Impact of Disorder, Magnetism and Proximity-Induced Superconductivity on Conductance Fluctuations in Graphene

Abstract

The experimental discovery of graphene in 2004 has opened up a new research field in the direction of atomically thin two-dimensional layered materials for exploration of many fundamental research problems and technological applications. The charge carriers in graphene are massless Dirac fermions due to which they exhibit absence of localization, thereby giving rise to huge intrinsic mobilities and ballistic transport even at room temperatures. But it was observed that the extrinsic disorder and intrinsic structural disorder can significantly influence the transport in graphene films. This thesis focuses on three different aspects of graphene -disorder, magnetism and proximity-induced superconductivity. We have reported conductance fluctuations-based transport studies to investigate these aspects as they provide more detailed information than what can be obtained from the standard transport measurements. Even though these conductivity fluctuations pose a serious bottleneck for various applications, they can also yield useful insights into the various scattering mechanisms and the symmetry properties of graphene. In the first half of the thesis, we describe the measurement of low frequency 1/f noise in large area polycrystalline graphene films to understand the role of grain boundaries in charge carrier transmission in graphene. TEM studies on the low and high angled GBs formed in these graphene samples showed that they form distinct disordered regions of varying widths depending on the tilt angle of the GBs.

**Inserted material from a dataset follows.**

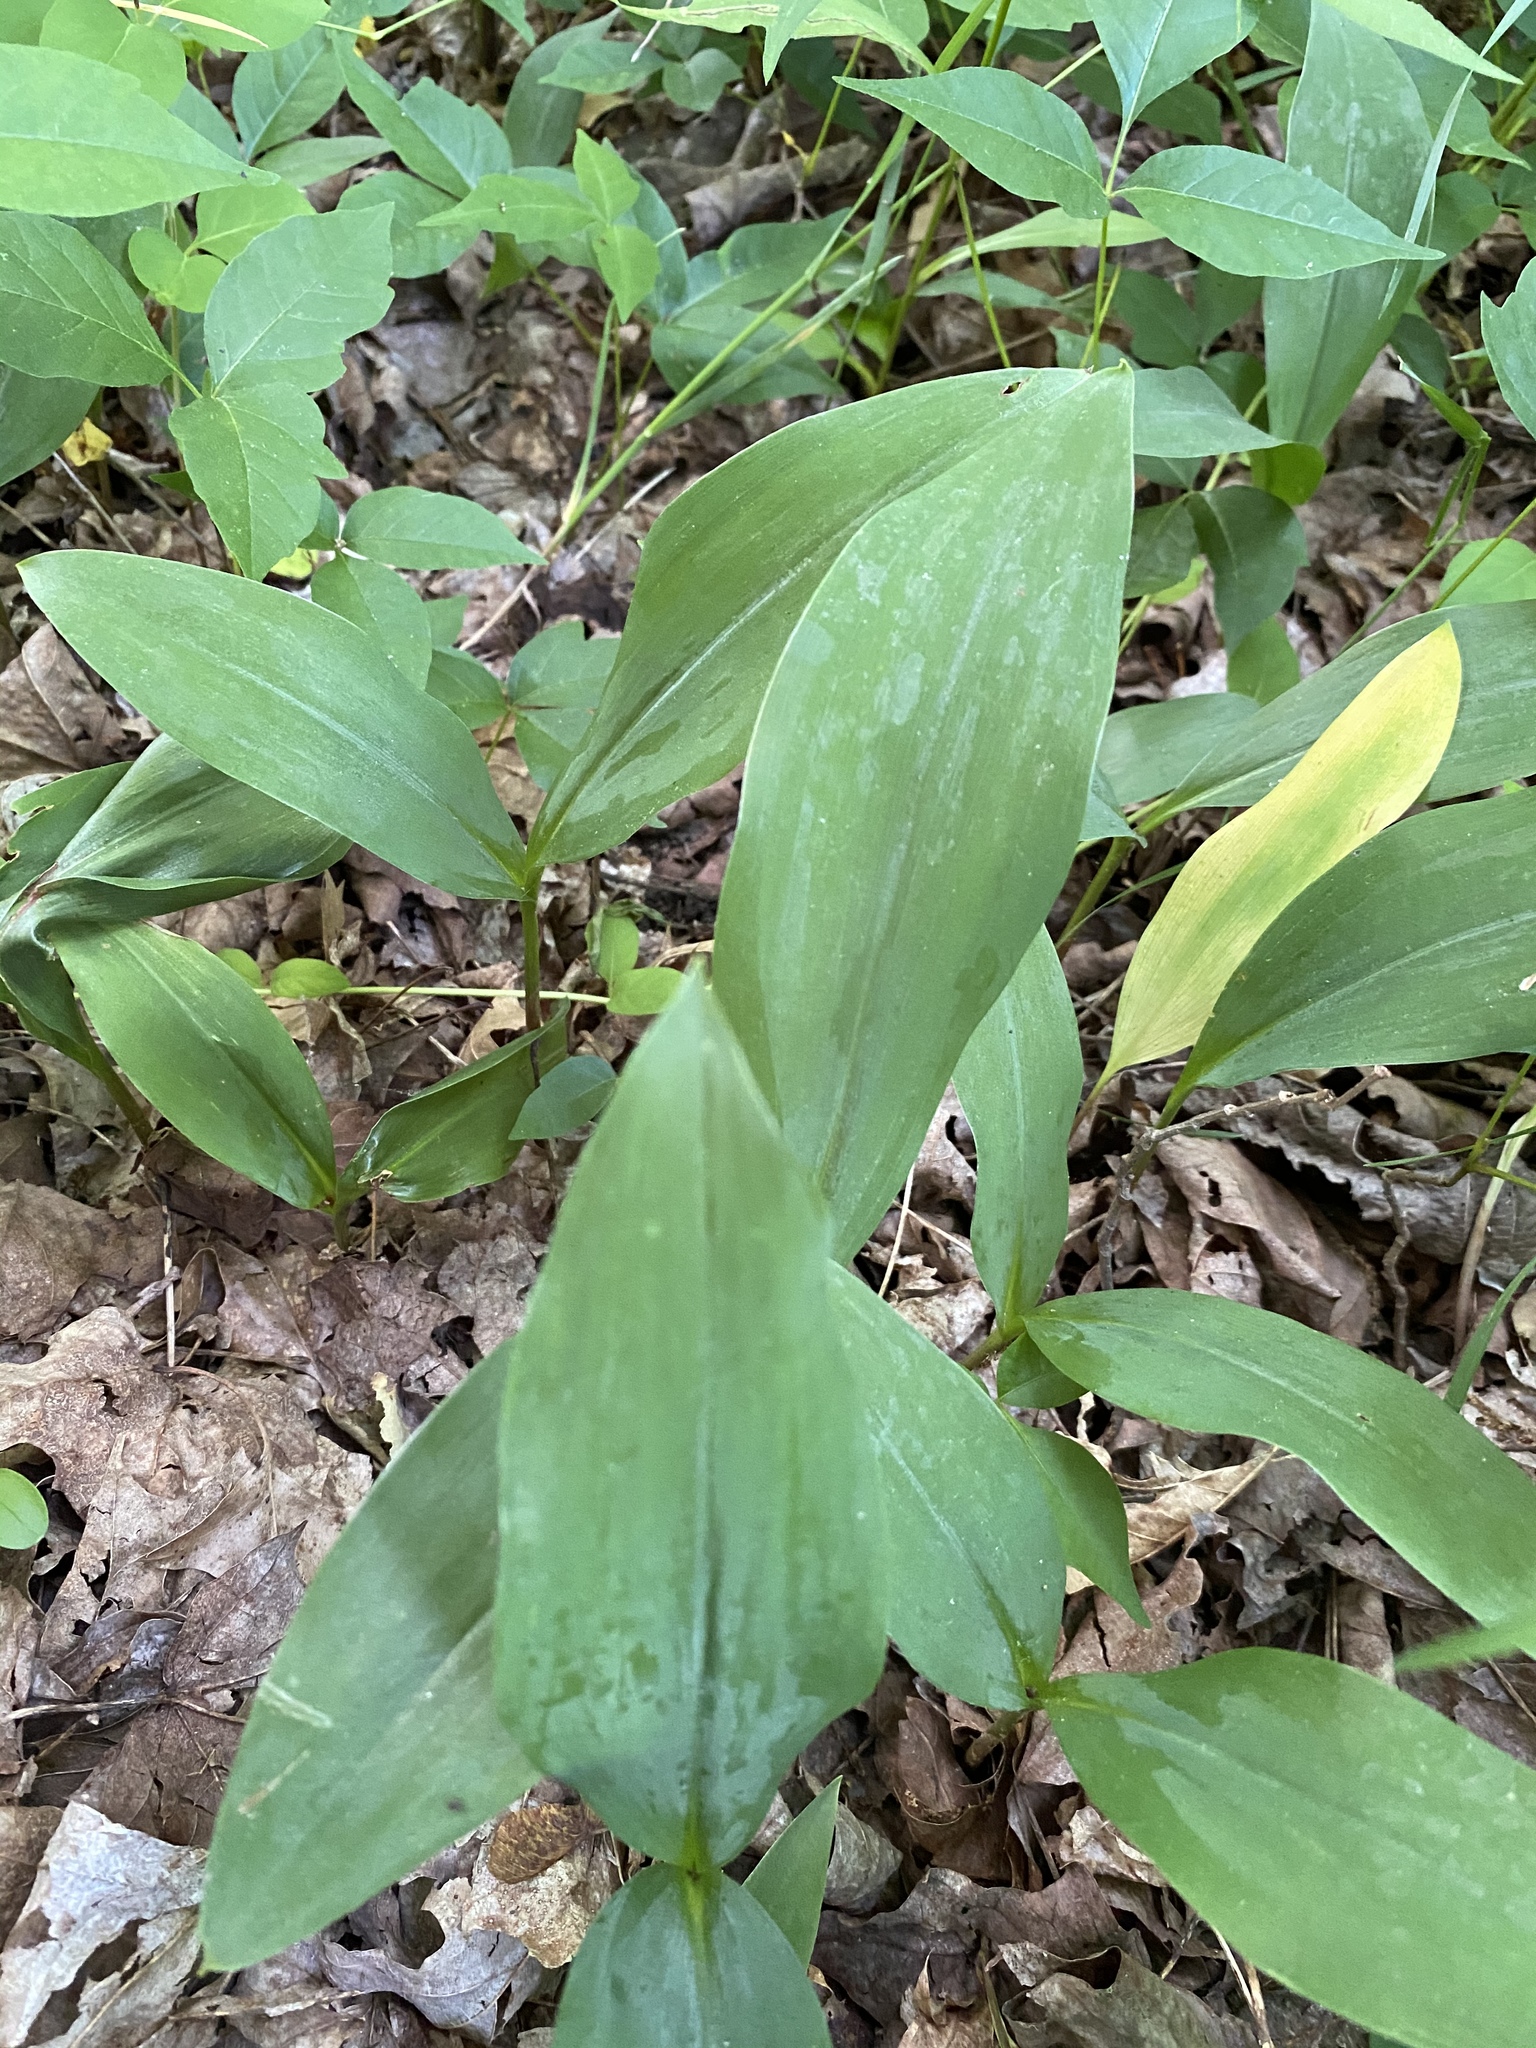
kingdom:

At low temperatures, the 1/f noise measurements indicated spontaneous breaking of time reversal symmetry across graphene grain boundaries which suggests the magnetic nature of these grain boundaries. In the second half of the thesis, we will concentrate on the universal conductance fluctuations (UCF) in graphene which is the manifestation of quantum interference phenomena at low temperatures. We find that the absolute magnitude of the UCF is directly related to various symmetry-breaking disorder present in graphene. We also discuss how the UCF can be used to study the nature of proximity-induced superconducting correlations in graphene. In the end, we have proposed new device schemes for the integration of ferromagnetic and superconducting materials with graphene.